Y eso muchos de los colombianos que se manifestaron intentaron diferenciarlo, aunque continuar con las caceloradas mientras había toque de queda y en otras zonas de Bogotá se asaltaban casas, hace dudar de la real intención y solidaridad de quienes se sumaban a ellas.
Por último, en la noche del jueves y del viernes, los altercados violentos fueron sofocados la Policía, incluso con un toque de queda el viernes por la noche. Una medida drástica de gran repercusión, pero al parecer que necesaria para mantener el orden en la ciudad donde se estaban registrando saqueos, cortes de vías y hechos violentos.
El problema es que el coste de ser violento en las manifestaciones es muy bajo. Son pocas las probabilidades de ser detenido y si alguien lo es la sanción no suele ser tan alta. Y peor aún, entre el grupo social de “los subversivos”, el hecho de ser detenido aumenta el prestigio dentro del grupo.
No solo no se penaliza socialmente con la suficiente contundencia el uso de la violencia en las manifestaciones, es que hay subgrupos sociales que premian esta práctica.
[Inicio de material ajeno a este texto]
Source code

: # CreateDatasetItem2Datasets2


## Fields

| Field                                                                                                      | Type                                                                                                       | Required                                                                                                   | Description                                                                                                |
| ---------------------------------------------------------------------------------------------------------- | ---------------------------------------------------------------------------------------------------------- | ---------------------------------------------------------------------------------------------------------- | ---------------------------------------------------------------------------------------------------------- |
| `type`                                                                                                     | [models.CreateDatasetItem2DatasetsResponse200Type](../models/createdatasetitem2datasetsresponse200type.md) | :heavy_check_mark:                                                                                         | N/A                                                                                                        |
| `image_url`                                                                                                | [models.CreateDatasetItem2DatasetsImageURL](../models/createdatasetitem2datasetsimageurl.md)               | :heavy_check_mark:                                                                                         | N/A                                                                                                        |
Lo paradójico es que no queda nada claro por qué se produjeron tantas y tan concurridas manifestaciones en Colombia. Y esa es una de las claves de su éxito; no había nada concreto, ninguna propuesta articulada común.
Por tanto cada uno puede protestar por lo que se le antoje. Todos tenemos muchos motivos para quejarnos, quejas en general y contra el gobierno en particular. Si nos piden que nos manifestemos “contra el gobierno” o más ambiguo aún, “contra el modelo”, seguro que cada uno encontrará motivos (distintos) para hacerlo.
Había también un cierto efecto imitación, si los jóvenes colombianos o las izquierdas que creen en “la revolución” ven que en Ecuador, en Bolivia, en Chile o en Haití están saliendo a las calles, quedarse en la casa parece poco “heroico” y poco “comprometido”.
Y también parece que puede haber una cierta coordinación internacional, a juzgar por los detenidos en distintos países, y por el apoyo recibido por los organizadores. Habrá que investigarlo aunque será complicado esclarecerlo.
Es imperativo comprender lo que está ocurriendo en América Latina, donde se une un cierto desencanto de la clase media, tras años de crecimiento económico paupérrimo, a aquellos violentos que a la mínima ocasión muestran su barbarie apenas ocultada bajo pátinas de civilización (y eso a pesar de que muchos van a la universidad); y políticos irresponsables que quieren aprovecharse de cada ocasión para desestabilizar.
Hay que dejarlo claro: todo lo que sea aprovechar o alentar las quejas sin proponer soluciones concretas es una irresponsabilidad. Y demasiados políticos en América Latina son irresponsables. Creo que es el momento de señalarles con nombres y apellidos y mostrarles, con el voto y el reclamo, que su actitud es deleznable.
Hay que pensar en las soluciones. Una de las claves es reivindicar la democracia. Con sus defectos y sus virtudes.
La realidad democrática es prosaica y limitada, hay que elegir cada cuatro años a los representantes y hacer pactos para la gobernabilidad. Hay que debatir tediosas leyes, y casi nunca se llega a soluciones ideales para nadie, sino plausibles para muchos.
Una de las claves de la democracia es protestar contra el gobierno. Pero eso sí, la protesta ha de ser pacífica. Si no se deslegitima.
Pero protestar por protestar, sin más articulación que una queja, es de poca utilidad, para cambiar algo hay que hacer propuestas concretas y es en las elecciones donde se dirimen qué propuestas tiene mayor apoyo y serán las que se intentarán implementar.
Tras días de protestas en Colombia, las personas reclaman mejor educación, mejores pensiones y mejores condiciones de trabajo, pero no dicen cómo se quieren pagar o qué modelo quieren implementar.
Y a estas reivindicaciones se suma un mejor servicio de transporte urbano u obras en municipios concretos, el apoyo al proceso de paz, o la defensa de los tiburones, “generar conciencia” y que “Duque escuche”, aunque más allá del ruido de la cacerolada, no queda nada claro qué mensaje debería escuchar.
Lo relevante para cambiar algo es proponer una solución, y en democracia la solución es común. No a través de manifestaciones del “día nacional de la queja en general”, y mucho menos cuando hay amparo o connivencia con la violencia, así sea la que supone impedir a miles y miles de bogotanos ir o volver de su trabajo. Muchos más de los que se manifiestan, dizque en nombre de “el pueblo”.